Since each and every one of our nuclear nightmares can become real, we are obliged to apply energy and effort across the board. Disarmament requires arms control and nonproliferation. Nonproliferation requires controls on fissile material and many other things, as well.
Big bets can shortchange activities across the board. Worse, when big bets fail to move mountains, they can serve as a predicate for depression and throwing in the towel. That’s what happened at the MacArthur Foundation, which declared that its big bet hadn’t diminished nuclear rivalry and announced its intention to pull funding for smaller bets.
We’re better off without betting the ranch on what lies beyond our reach. We’re also better off without a single theory of change when nothing is monocausal in our line of work and when success is measured by negative stuff that doesn’t happen and well as positive stuff that does happen. When, as a result of our efforts, negative stuff doesn’t happen over a long period of time, we succeed far more than we (and our funders) realize.
Our lives depend on the norm of no use of nuclear weapons in warfare. Nobody made a big bet on this; instead, success happened every single day that this norm was extended. The same is true for the norms of no testing and the norm equating proliferation as a threat to international peace and security.
We don’t need to agree how Global Zero happens or whether or not it’s feasible as long as we can extend key norms on a daily basis and as long as we can find near-term goals to rally around – goals that point in the direction of visionary outcomes. Opportunism trumps theory in our line of work. We need good ideas to re-conceptualize the future of arms control. We can do without theory; we can’t do without good ideas.
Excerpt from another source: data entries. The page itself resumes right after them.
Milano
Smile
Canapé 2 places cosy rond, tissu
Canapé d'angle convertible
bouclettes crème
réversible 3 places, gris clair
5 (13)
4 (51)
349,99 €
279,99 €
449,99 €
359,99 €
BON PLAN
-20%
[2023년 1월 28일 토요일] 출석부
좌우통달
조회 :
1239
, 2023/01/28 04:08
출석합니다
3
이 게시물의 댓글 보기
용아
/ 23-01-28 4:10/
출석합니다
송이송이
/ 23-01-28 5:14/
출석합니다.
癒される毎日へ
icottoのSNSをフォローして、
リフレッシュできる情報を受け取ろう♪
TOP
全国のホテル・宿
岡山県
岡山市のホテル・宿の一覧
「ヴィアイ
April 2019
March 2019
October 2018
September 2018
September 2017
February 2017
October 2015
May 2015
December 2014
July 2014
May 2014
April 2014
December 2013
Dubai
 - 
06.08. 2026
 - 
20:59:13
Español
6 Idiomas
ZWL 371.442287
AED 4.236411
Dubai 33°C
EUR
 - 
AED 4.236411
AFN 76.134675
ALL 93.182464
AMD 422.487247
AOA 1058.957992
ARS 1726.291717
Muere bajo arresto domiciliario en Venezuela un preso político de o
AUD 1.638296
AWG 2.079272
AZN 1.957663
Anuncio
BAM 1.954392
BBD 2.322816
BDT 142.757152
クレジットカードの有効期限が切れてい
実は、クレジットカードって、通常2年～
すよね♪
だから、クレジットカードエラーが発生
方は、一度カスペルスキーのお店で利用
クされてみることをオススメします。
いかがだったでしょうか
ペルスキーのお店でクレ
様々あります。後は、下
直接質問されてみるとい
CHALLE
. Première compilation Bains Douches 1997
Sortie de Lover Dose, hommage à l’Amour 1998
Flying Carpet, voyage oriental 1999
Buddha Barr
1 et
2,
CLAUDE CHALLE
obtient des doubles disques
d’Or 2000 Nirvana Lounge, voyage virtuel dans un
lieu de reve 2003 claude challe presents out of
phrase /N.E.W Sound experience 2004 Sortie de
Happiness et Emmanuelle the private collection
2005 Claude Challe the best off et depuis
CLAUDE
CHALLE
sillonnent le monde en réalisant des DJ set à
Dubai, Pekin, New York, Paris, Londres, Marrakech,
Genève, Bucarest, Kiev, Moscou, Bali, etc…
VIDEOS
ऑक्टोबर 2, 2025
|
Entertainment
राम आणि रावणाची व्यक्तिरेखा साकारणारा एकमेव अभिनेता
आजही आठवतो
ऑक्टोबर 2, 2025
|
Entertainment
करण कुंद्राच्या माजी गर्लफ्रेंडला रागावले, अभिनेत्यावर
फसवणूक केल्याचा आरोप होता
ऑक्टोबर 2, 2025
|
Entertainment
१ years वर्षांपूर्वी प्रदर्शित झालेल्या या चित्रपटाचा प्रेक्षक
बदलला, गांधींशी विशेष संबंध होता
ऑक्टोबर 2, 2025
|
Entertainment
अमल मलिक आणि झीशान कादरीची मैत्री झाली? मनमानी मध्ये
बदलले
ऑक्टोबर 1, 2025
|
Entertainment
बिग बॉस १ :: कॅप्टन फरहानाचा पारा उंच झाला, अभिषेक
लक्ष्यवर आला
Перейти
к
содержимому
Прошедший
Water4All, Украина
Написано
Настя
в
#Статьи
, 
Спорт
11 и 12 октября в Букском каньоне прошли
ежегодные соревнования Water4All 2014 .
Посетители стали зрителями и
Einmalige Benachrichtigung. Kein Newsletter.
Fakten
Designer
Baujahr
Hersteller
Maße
I’m seventy-five years old. There have been times in my life when domestic and geopolitical conditions were aligned to enable significant achievements in arms control and disarmament. If you are much younger than me, you, too, will experience times when success, including great success, becomes possible.
We do not enjoy favorable conditions at present for many reasons, most notably because of domestic divisions in the United States and because two of the three most consequential nuclear-armed states are unhappy with the status quo. Their unhappiness increases nuclear dangers and makes arms control and disarmament much harder to accomplish.
In times like these, a unified theory of change doesn’t help, and a big bet on a policy outcome is bound to disappoint. We’ve been here before, and we’ve persevered. When conditions and leaders change, we will have new opportunities. To exploit future opportunities we’ll need creative ideas to rebuild what has been torn down. The rebuild will carry forward many familiar elements of design, but it will also take a different shape.
In the meantime, Job One is to protect and extend the norms of no use, no testing, and no further proliferation. We can win these battles. Winning them will lay the foundation for reconstruction in the future.